Required work: If a line in the data holds "Thyroid", copy that line out in full.

Materials provided:
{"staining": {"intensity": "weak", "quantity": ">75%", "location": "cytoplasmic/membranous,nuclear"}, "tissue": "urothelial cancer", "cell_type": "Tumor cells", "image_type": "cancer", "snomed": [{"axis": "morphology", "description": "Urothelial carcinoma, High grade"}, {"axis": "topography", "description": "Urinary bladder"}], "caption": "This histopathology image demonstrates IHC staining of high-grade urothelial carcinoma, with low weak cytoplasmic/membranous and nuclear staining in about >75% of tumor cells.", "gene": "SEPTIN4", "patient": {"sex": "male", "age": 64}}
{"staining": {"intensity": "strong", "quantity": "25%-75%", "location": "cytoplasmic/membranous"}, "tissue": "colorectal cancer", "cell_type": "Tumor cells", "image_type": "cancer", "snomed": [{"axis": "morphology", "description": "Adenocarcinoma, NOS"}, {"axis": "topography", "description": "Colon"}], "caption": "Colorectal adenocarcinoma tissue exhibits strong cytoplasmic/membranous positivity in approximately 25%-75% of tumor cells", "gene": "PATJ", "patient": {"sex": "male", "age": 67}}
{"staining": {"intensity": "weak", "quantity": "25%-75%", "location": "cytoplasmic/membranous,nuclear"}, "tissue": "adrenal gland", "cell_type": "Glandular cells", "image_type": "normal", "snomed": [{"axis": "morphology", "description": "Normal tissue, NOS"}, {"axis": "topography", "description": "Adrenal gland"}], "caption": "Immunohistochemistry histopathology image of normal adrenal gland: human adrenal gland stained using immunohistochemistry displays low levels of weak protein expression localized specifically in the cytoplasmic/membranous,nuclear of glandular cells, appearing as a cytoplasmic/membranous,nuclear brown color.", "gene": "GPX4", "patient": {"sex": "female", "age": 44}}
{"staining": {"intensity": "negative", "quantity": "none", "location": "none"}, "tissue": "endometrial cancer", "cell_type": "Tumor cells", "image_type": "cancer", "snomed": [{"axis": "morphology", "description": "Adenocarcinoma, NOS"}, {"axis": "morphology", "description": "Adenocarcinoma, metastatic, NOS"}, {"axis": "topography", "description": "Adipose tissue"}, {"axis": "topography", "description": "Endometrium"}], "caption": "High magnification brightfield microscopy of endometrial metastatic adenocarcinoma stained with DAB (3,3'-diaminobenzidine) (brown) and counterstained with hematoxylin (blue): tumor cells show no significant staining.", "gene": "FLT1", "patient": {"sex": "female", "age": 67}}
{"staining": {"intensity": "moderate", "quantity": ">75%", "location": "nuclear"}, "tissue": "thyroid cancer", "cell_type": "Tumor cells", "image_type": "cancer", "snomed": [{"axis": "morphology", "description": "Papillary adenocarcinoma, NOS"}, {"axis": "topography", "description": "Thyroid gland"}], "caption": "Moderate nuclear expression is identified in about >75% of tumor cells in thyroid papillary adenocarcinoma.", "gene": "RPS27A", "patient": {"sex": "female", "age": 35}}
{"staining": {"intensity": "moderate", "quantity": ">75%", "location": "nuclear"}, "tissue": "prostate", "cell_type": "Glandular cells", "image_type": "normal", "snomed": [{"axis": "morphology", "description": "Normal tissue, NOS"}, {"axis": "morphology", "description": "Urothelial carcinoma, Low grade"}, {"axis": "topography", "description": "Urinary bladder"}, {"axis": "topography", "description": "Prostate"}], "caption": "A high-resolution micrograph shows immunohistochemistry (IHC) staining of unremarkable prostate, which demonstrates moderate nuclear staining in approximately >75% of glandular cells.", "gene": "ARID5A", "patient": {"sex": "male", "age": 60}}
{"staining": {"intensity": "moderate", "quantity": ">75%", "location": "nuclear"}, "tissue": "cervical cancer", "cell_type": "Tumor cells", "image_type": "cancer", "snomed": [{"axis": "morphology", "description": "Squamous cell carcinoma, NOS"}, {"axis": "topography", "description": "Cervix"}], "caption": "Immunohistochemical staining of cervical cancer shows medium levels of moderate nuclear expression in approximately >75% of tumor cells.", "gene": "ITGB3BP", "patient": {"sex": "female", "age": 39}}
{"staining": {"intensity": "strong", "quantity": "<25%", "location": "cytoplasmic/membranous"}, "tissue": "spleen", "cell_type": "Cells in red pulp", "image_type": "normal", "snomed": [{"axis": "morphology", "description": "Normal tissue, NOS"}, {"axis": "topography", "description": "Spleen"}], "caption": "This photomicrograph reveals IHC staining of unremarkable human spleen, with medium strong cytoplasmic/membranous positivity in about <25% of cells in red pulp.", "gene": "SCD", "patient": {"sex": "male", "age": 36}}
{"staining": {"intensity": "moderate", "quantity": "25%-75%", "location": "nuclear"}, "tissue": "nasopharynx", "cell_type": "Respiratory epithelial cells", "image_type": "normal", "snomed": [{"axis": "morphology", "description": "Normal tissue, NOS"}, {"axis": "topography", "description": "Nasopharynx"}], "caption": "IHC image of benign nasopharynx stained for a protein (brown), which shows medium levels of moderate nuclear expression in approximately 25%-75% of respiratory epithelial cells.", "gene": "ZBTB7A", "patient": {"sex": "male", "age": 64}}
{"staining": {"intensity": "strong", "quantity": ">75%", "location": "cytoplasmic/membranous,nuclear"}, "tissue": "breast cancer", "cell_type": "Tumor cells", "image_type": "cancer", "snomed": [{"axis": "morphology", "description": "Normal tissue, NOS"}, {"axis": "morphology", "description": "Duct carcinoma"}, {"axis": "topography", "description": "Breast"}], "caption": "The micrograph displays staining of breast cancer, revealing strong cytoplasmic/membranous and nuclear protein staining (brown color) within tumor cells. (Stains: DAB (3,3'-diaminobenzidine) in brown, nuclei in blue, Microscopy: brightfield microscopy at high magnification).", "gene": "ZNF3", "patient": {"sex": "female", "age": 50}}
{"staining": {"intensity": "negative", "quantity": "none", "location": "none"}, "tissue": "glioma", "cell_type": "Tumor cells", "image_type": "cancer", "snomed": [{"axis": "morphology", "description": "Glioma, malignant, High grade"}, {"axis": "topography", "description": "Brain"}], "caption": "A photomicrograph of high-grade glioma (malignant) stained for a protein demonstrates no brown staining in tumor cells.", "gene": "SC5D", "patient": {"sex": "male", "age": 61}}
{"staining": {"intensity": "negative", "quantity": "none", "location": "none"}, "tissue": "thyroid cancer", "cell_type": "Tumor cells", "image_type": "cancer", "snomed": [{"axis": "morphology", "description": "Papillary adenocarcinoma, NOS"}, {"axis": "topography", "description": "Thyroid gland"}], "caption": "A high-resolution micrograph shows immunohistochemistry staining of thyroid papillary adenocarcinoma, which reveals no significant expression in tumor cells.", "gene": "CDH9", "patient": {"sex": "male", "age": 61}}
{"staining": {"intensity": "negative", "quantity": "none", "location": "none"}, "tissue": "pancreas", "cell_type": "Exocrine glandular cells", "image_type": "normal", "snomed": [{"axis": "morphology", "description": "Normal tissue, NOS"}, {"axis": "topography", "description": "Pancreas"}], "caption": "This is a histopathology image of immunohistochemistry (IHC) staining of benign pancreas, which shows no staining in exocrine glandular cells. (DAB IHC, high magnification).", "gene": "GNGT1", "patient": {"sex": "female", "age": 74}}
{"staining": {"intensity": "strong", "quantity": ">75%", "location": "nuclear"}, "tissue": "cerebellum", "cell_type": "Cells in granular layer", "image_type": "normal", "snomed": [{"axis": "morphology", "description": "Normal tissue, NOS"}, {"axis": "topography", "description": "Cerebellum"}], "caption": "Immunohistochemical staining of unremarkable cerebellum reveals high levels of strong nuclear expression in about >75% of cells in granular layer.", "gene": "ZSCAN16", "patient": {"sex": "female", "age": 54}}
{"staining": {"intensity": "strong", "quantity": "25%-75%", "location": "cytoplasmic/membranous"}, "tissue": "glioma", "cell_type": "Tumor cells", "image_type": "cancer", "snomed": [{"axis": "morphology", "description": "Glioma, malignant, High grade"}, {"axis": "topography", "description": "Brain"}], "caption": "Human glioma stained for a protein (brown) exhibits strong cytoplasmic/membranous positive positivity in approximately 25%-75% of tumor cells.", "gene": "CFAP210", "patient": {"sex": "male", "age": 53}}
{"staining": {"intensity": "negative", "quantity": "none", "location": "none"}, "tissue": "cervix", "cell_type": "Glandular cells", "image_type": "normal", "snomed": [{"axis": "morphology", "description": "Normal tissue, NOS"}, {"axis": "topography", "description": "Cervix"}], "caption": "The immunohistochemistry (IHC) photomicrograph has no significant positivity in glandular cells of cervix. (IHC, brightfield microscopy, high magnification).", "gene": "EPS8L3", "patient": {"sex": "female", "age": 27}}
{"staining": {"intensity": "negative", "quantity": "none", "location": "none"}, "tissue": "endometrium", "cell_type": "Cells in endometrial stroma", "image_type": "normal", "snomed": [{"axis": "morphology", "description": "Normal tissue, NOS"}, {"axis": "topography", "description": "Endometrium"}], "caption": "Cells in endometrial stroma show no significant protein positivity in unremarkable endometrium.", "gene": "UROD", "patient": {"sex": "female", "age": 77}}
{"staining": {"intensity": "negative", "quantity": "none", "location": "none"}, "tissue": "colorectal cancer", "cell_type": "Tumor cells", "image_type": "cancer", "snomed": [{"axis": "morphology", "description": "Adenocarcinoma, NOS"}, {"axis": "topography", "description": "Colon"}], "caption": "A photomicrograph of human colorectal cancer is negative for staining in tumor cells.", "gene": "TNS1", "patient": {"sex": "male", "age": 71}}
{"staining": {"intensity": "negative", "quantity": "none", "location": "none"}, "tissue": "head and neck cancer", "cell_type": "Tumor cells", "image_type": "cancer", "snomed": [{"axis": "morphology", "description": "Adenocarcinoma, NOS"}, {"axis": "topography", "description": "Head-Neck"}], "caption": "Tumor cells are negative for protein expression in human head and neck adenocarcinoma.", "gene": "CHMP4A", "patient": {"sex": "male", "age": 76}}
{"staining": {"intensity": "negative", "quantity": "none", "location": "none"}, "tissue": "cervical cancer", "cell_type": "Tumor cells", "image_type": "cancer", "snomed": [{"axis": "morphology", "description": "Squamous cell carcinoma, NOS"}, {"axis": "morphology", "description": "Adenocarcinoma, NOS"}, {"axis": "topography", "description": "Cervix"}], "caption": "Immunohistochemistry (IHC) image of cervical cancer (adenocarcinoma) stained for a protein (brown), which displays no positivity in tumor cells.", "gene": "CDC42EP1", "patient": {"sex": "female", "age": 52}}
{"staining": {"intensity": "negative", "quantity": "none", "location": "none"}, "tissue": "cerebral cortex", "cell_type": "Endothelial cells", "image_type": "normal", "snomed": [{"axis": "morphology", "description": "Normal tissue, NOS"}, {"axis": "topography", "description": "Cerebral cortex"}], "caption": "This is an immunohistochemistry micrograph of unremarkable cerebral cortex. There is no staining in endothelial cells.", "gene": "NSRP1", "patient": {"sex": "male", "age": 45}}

Solution to this task:
{"staining": {"intensity": "moderate", "quantity": ">75%", "location": "nuclear"}, "tissue": "thyroid cancer", "cell_type": "Tumor cells", "image_type": "cancer", "snomed": [{"axis": "morphology", "description": "Papillary adenocarcinoma, NOS"}, {"axis": "topography", "description": "Thyroid gland"}], "caption": "Moderate nuclear expression is identified in about >75% of tumor cells in thyroid papillary adenocarcinoma.", "gene": "RPS27A", "patient": {"sex": "female", "age": 35}}
{"staining": {"intensity": "negative", "quantity": "none", "location": "none"}, "tissue": "thyroid cancer", "cell_type": "Tumor cells", "image_type": "cancer", "snomed": [{"axis": "morphology", "description": "Papillary adenocarcinoma, NOS"}, {"axis": "topography", "description": "Thyroid gland"}], "caption": "A high-resolution micrograph shows immunohistochemistry staining of thyroid papillary adenocarcinoma, which reveals no significant expression in tumor cells.", "gene": "CDH9", "patient": {"sex": "male", "age": 61}}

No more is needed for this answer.